▶ **Requirement**:
Omit the pictures and output exactly the lines from the start of the entries through the line containing "4.74 | 0.32-70.14 |".

○ ○ ○ ○ ○ ○ ○

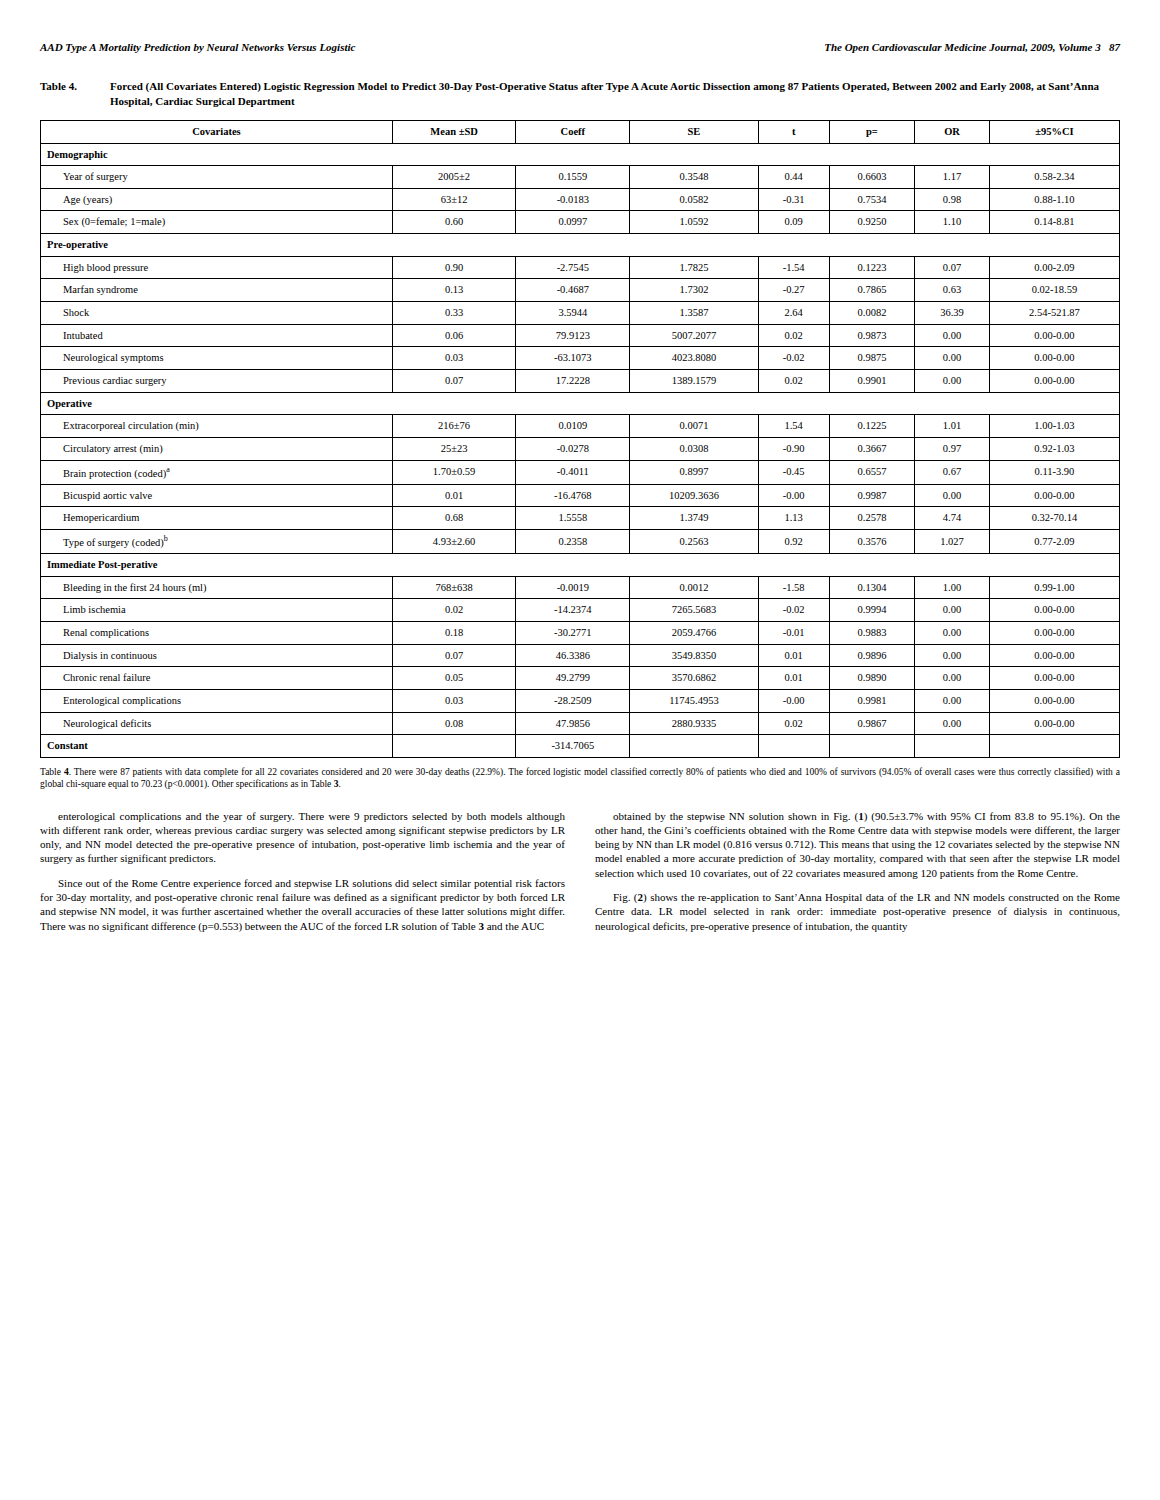AAD Type A Mortality Prediction by Neural Networks Versus Logistic
The Open Cardiovascular Medicine Journal, 2009, Volume 3 87
Table 4. Forced (All Covariates Entered) Logistic Regression Model to Predict 30-Day Post-Operative Status after Type A Acute Aortic Dissection among 87 Patients Operated, Between 2002 and Early 2008, at Sant’Anna Hospital, Cardiac Surgical Department
| Covariates | Mean ±SD | Coeff | SE | t | p= | OR | ±95%CI |
| --- | --- | --- | --- | --- | --- | --- | --- |
| Demographic |
| Year of surgery | 2005±2 | 0.1559 | 0.3548 | 0.44 | 0.6603 | 1.17 | 0.58-2.34 |
| Age (years) | 63±12 | -0.0183 | 0.0582 | -0.31 | 0.7534 | 0.98 | 0.88-1.10 |
| Sex (0=female; 1=male) | 0.60 | 0.0997 | 1.0592 | 0.09 | 0.9250 | 1.10 | 0.14-8.81 |
| Pre-operative |
| High blood pressure | 0.90 | -2.7545 | 1.7825 | -1.54 | 0.1223 | 0.07 | 0.00-2.09 |
| Marfan syndrome | 0.13 | -0.4687 | 1.7302 | -0.27 | 0.7865 | 0.63 | 0.02-18.59 |
| Shock | 0.33 | 3.5944 | 1.3587 | 2.64 | 0.0082 | 36.39 | 2.54-521.87 |
| Intubated | 0.06 | 79.9123 | 5007.2077 | 0.02 | 0.9873 | 0.00 | 0.00-0.00 |
| Neurological symptoms | 0.03 | -63.1073 | 4023.8080 | -0.02 | 0.9875 | 0.00 | 0.00-0.00 |
| Previous cardiac surgery | 0.07 | 17.2228 | 1389.1579 | 0.02 | 0.9901 | 0.00 | 0.00-0.00 |
| Operative |
| Extracorporeal circulation (min) | 216±76 | 0.0109 | 0.0071 | 1.54 | 0.1225 | 1.01 | 1.00-1.03 |
| Circulatory arrest (min) | 25±23 | -0.0278 | 0.0308 | -0.90 | 0.3667 | 0.97 | 0.92-1.03 |
| Brain protection (coded) a | 1.70±0.59 | -0.4011 | 0.8997 | -0.45 | 0.6557 | 0.67 | 0.11-3.90 |
| Bicuspid aortic valve | 0.01 | -16.4768 | 10209.3636 | -0.00 | 0.9987 | 0.00 | 0.00-0.00 |
| Hemopericardium | 0.68 | 1.5558 | 1.3749 | 1.13 | 0.2578 | 4.74 | 0.32-70.14 |
| Type of surgery (coded) b | 4.93±2.60 | 0.2358 | 0.2563 | 0.92 | 0.3576 | 1.027 | 0.77-2.09 |
| Immediate Post-perative |
| Bleeding in the first 24 hours (ml) | 768±638 | -0.0019 | 0.0012 | -1.58 | 0.1304 | 1.00 | 0.99-1.00 |
| Limb ischemia | 0.02 | -14.2374 | 7265.5683 | -0.02 | 0.9994 | 0.00 | 0.00-0.00 |
| Renal complications | 0.18 | -30.2771 | 2059.4766 | -0.01 | 0.9883 | 0.00 | 0.00-0.00 |
| Dialysis in continuous | 0.07 | 46.3386 | 3549.8350 | 0.01 | 0.9896 | 0.00 | 0.00-0.00 |
| Chronic renal failure | 0.05 | 49.2799 | 3570.6862 | 0.01 | 0.9890 | 0.00 | 0.00-0.00 |
| Enterological complications | 0.03 | -28.2509 | 11745.4953 | -0.00 | 0.9981 | 0.00 | 0.00-0.00 |
| Neurological deficits | 0.08 | 47.9856 | 2880.9335 | 0.02 | 0.9867 | 0.00 | 0.00-0.00 |
| Constant | | -314.7065 | | | | | |
Table 4. There were 87 patients with data complete for all 22 covariates considered and 20 were 30-day deaths (22.9%). The forced logistic model classified correctly 80% of patients who died and 100% of survivors (94.05% of overall cases were thus correctly classified) with a global chi-square equal to 70.23 (p<0.0001). Other specifications as in Table 3.
enterological complications and the year of surgery. There were 9 predictors selected by both models although with different rank order, whereas previous cardiac surgery was selected among significant stepwise predictors by LR only, and NN model detected the pre-operative presence of intubation, post-operative limb ischemia and the year of surgery as further significant predictors.
Since out of the Rome Centre experience forced and stepwise LR solutions did select similar potential risk factors for 30-day mortality, and post-operative chronic renal failure was defined as a significant predictor by both forced LR and stepwise NN model, it was further ascertained whether the overall accuracies of these latter solutions might differ. There was no significant difference (p=0.553) between the AUC of the forced LR solution of Table 3 and the AUC
obtained by the stepwise NN solution shown in Fig. (1) (90.5±3.7% with 95% CI from 83.8 to 95.1%). On the other hand, the Gini’s coefficients obtained with the Rome Centre data with stepwise models were different, the larger being by NN than LR model (0.816 versus 0.712). This means that using the 12 covariates selected by the stepwise NN model enabled a more accurate prediction of 30-day mortality, compared with that seen after the stepwise LR model selection which used 10 covariates, out of 22 covariates measured among 120 patients from the Rome Centre.
Fig. (2) shows the re-application to Sant’Anna Hospital data of the LR and NN models constructed on the Rome Centre data. LR model selected in rank order: immediate post-operative presence of dialysis in continuous, neurological deficits, pre-operative presence of intubation, the quantity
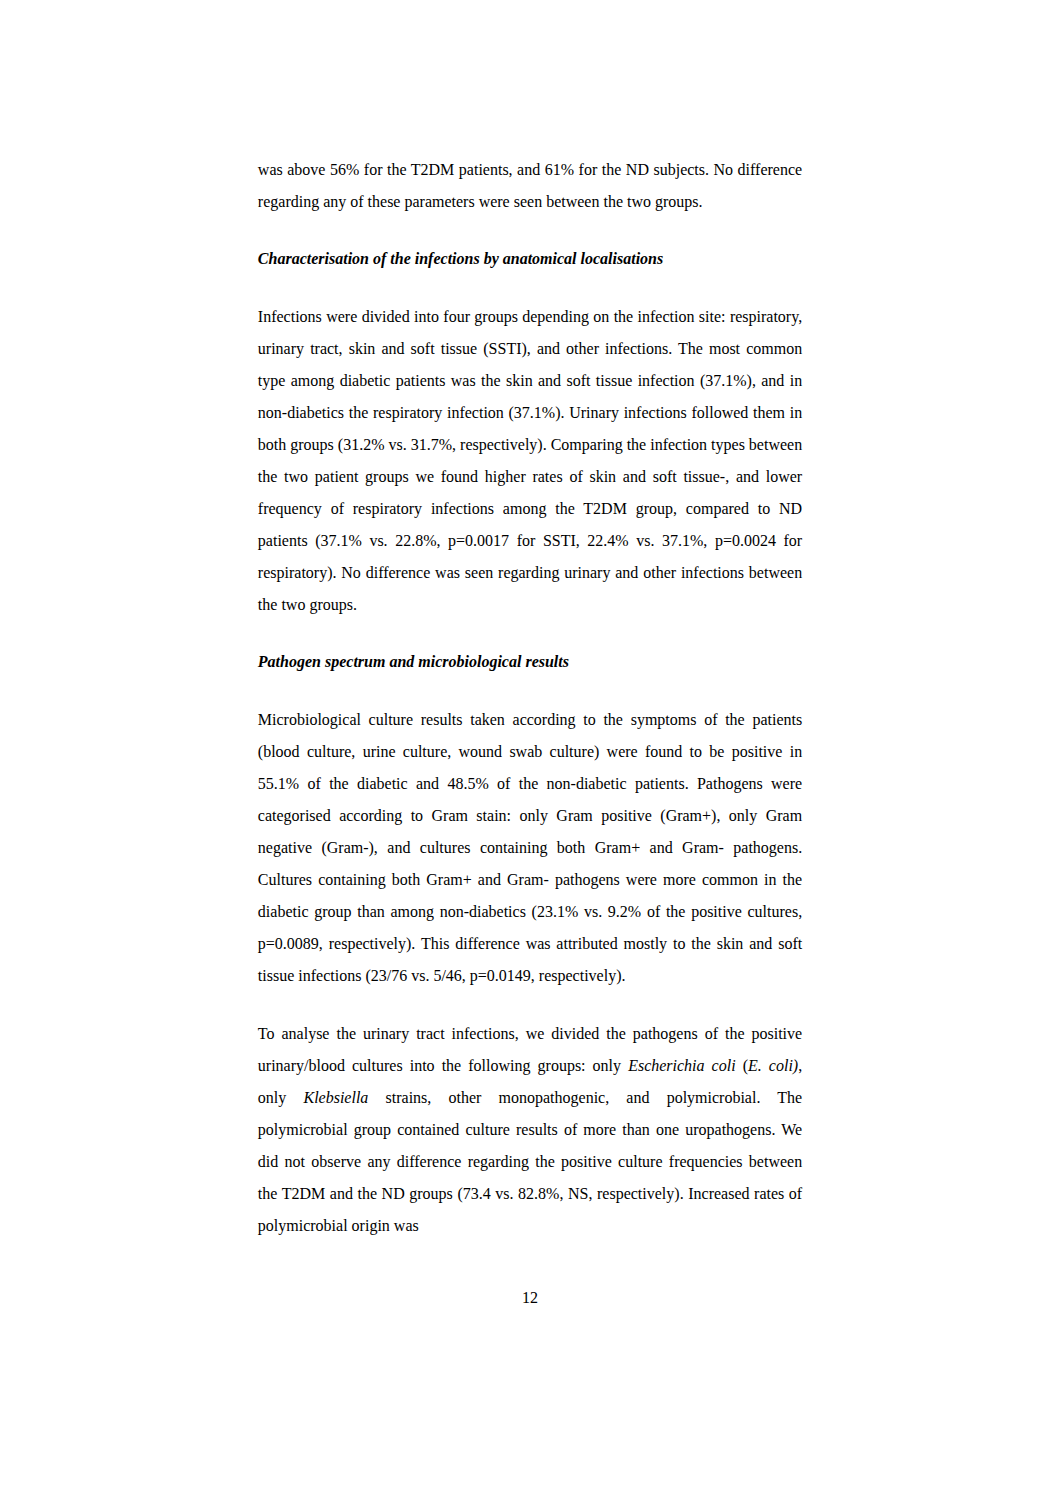was above 56% for the T2DM patients, and 61% for the ND subjects. No difference regarding any of these parameters were seen between the two groups.
Characterisation of the infections by anatomical localisations
Infections were divided into four groups depending on the infection site: respiratory, urinary tract, skin and soft tissue (SSTI), and other infections. The most common type among diabetic patients was the skin and soft tissue infection (37.1%), and in non-diabetics the respiratory infection (37.1%). Urinary infections followed them in both groups (31.2% vs. 31.7%, respectively). Comparing the infection types between the two patient groups we found higher rates of skin and soft tissue-, and lower frequency of respiratory infections among the T2DM group, compared to ND patients (37.1% vs. 22.8%, p=0.0017 for SSTI, 22.4% vs. 37.1%, p=0.0024 for respiratory). No difference was seen regarding urinary and other infections between the two groups.
Pathogen spectrum and microbiological results
Microbiological culture results taken according to the symptoms of the patients (blood culture, urine culture, wound swab culture) were found to be positive in 55.1% of the diabetic and 48.5% of the non-diabetic patients. Pathogens were categorised according to Gram stain: only Gram positive (Gram+), only Gram negative (Gram-), and cultures containing both Gram+ and Gram- pathogens. Cultures containing both Gram+ and Gram- pathogens were more common in the diabetic group than among non-diabetics (23.1% vs. 9.2% of the positive cultures, p=0.0089, respectively). This difference was attributed mostly to the skin and soft tissue infections (23/76 vs. 5/46, p=0.0149, respectively).
To analyse the urinary tract infections, we divided the pathogens of the positive urinary/blood cultures into the following groups: only Escherichia coli (E. coli), only Klebsiella strains, other monopathogenic, and polymicrobial. The polymicrobial group contained culture results of more than one uropathogens. We did not observe any difference regarding the positive culture frequencies between the T2DM and the ND groups (73.4 vs. 82.8%, NS, respectively). Increased rates of polymicrobial origin was
12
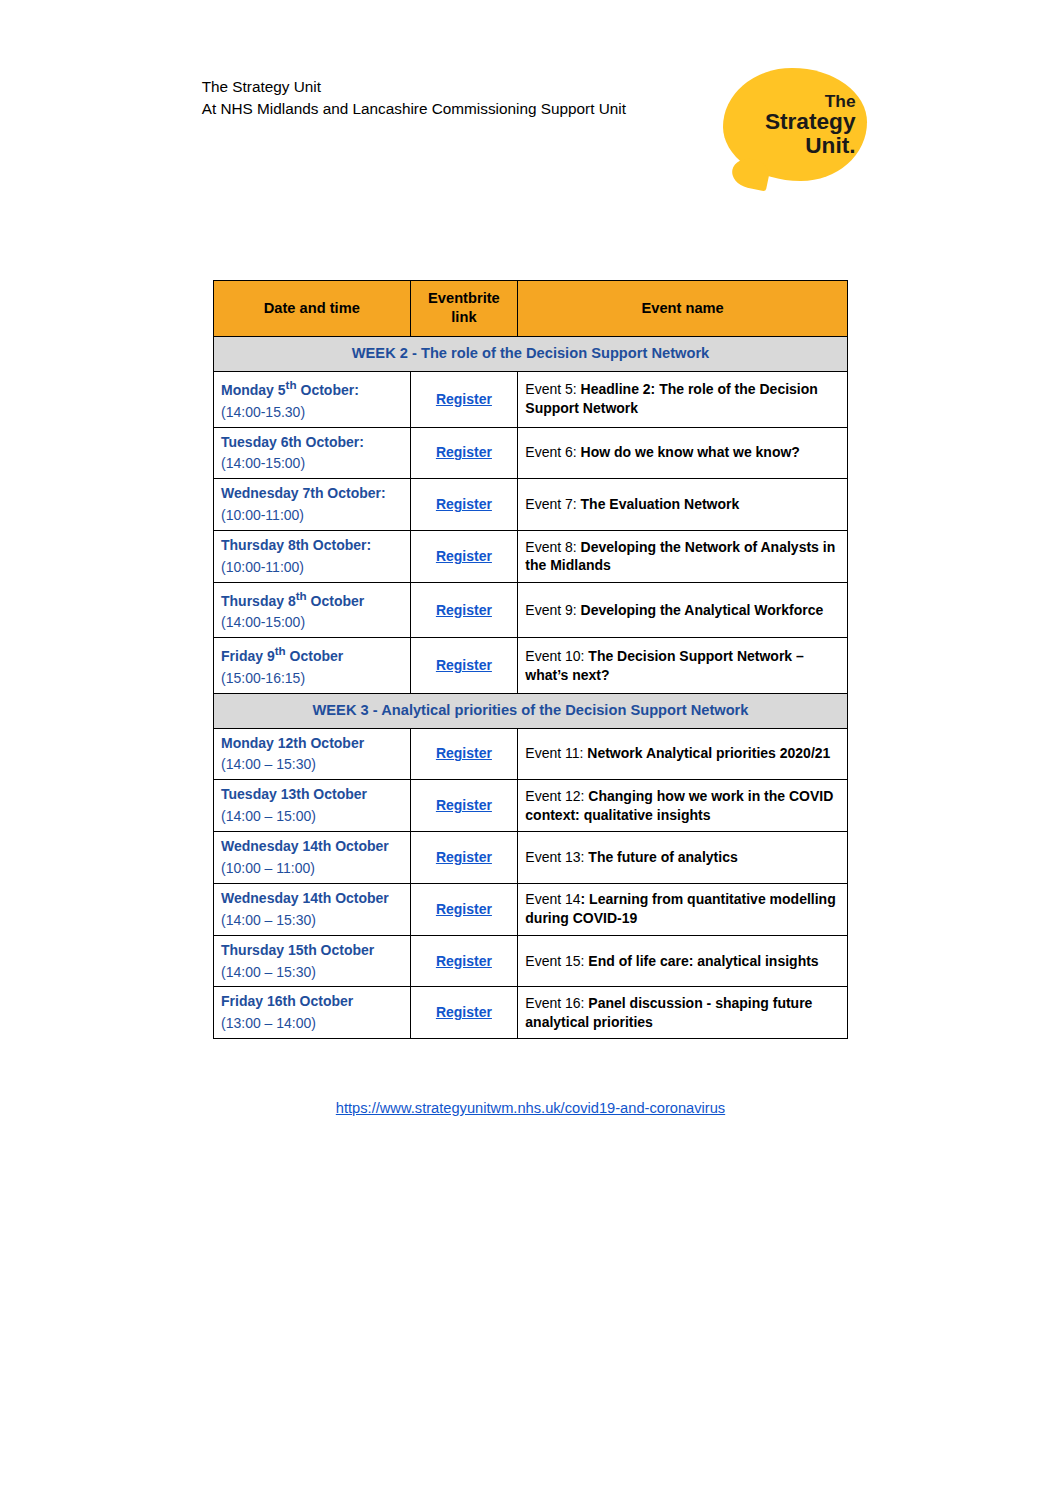The Strategy Unit
At NHS Midlands and Lancashire Commissioning Support Unit
The Strategy Unit.
| Date and time | Eventbrite link | Event name |
| --- | --- | --- |
| WEEK 2 - The role of the Decision Support Network |
| Monday 5 th October: (14:00-15.30) | Register | Event 5: Headline 2: The role of the Decision Support Network |
| Tuesday 6th October: (14:00-15:00) | Register | Event 6: How do we know what we know? |
| Wednesday 7th October: (10:00-11:00) | Register | Event 7: The Evaluation Network |
| Thursday 8th October: (10:00-11:00) | Register | Event 8: Developing the Network of Analysts in the Midlands |
| Thursday 8 th October (14:00-15:00) | Register | Event 9: Developing the Analytical Workforce |
| Friday 9 th October (15:00-16:15) | Register | Event 10: The Decision Support Network – what’s next? |
| WEEK 3 - Analytical priorities of the Decision Support Network |
| Monday 12th October (14:00 – 15:30) | Register | Event 11: Network Analytical priorities 2020/21 |
| Tuesday 13th October (14:00 – 15:00) | Register | Event 12: Changing how we work in the COVID context: qualitative insights |
| Wednesday 14th October (10:00 – 11:00) | Register | Event 13: The future of analytics |
| Wednesday 14th October (14:00 – 15:30) | Register | Event 14 : Learning from quantitative modelling during COVID-19 |
| Thursday 15th October (14:00 – 15:30) | Register | Event 15: End of life care: analytical insights |
| Friday 16th October (13:00 – 14:00) | Register | Event 16: Panel discussion - shaping future analytical priorities |
https://www.strategyunitwm.nhs.uk/covid19-and-coronavirus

○ ○ ○ ○ ○ ○ ○

▶ **Response area**:
AAD Type A Mortality Prediction by Neural Networks Versus Logistic
The Open Cardiovascular Medicine Journal, 2009, Volume 3 87
Table 4. Forced (All Covariates Entered) Logistic Regression Model to Predict 30-Day Post-Operative Status after Type A Acute Aortic Dissection among 87 Patients Operated, Between 2002 and Early 2008, at Sant’Anna Hospital, Cardiac Surgical Department
| Covariates | Mean ±SD | Coeff | SE | t | p= | OR | ±95%CI |
| --- | --- | --- | --- | --- | --- | --- | --- |
| Demographic |
| Year of surgery | 2005±2 | 0.1559 | 0.3548 | 0.44 | 0.6603 | 1.17 | 0.58-2.34 |
| Age (years) | 63±12 | -0.0183 | 0.0582 | -0.31 | 0.7534 | 0.98 | 0.88-1.10 |
| Sex (0=female; 1=male) | 0.60 | 0.0997 | 1.0592 | 0.09 | 0.9250 | 1.10 | 0.14-8.81 |
| Pre-operative |
| High blood pressure | 0.90 | -2.7545 | 1.7825 | -1.54 | 0.1223 | 0.07 | 0.00-2.09 |
| Marfan syndrome | 0.13 | -0.4687 | 1.7302 | -0.27 | 0.7865 | 0.63 | 0.02-18.59 |
| Shock | 0.33 | 3.5944 | 1.3587 | 2.64 | 0.0082 | 36.39 | 2.54-521.87 |
| Intubated | 0.06 | 79.9123 | 5007.2077 | 0.02 | 0.9873 | 0.00 | 0.00-0.00 |
| Neurological symptoms | 0.03 | -63.1073 | 4023.8080 | -0.02 | 0.9875 | 0.00 | 0.00-0.00 |
| Previous cardiac surgery | 0.07 | 17.2228 | 1389.1579 | 0.02 | 0.9901 | 0.00 | 0.00-0.00 |
| Operative |
| Extracorporeal circulation (min) | 216±76 | 0.0109 | 0.0071 | 1.54 | 0.1225 | 1.01 | 1.00-1.03 |
| Circulatory arrest (min) | 25±23 | -0.0278 | 0.0308 | -0.90 | 0.3667 | 0.97 | 0.92-1.03 |
| Brain protection (coded) a | 1.70±0.59 | -0.4011 | 0.8997 | -0.45 | 0.6557 | 0.67 | 0.11-3.90 |
| Bicuspid aortic valve | 0.01 | -16.4768 | 10209.3636 | -0.00 | 0.9987 | 0.00 | 0.00-0.00 |
| Hemopericardium | 0.68 | 1.5558 | 1.3749 | 1.13 | 0.2578 | 4.74 | 0.32-70.14 |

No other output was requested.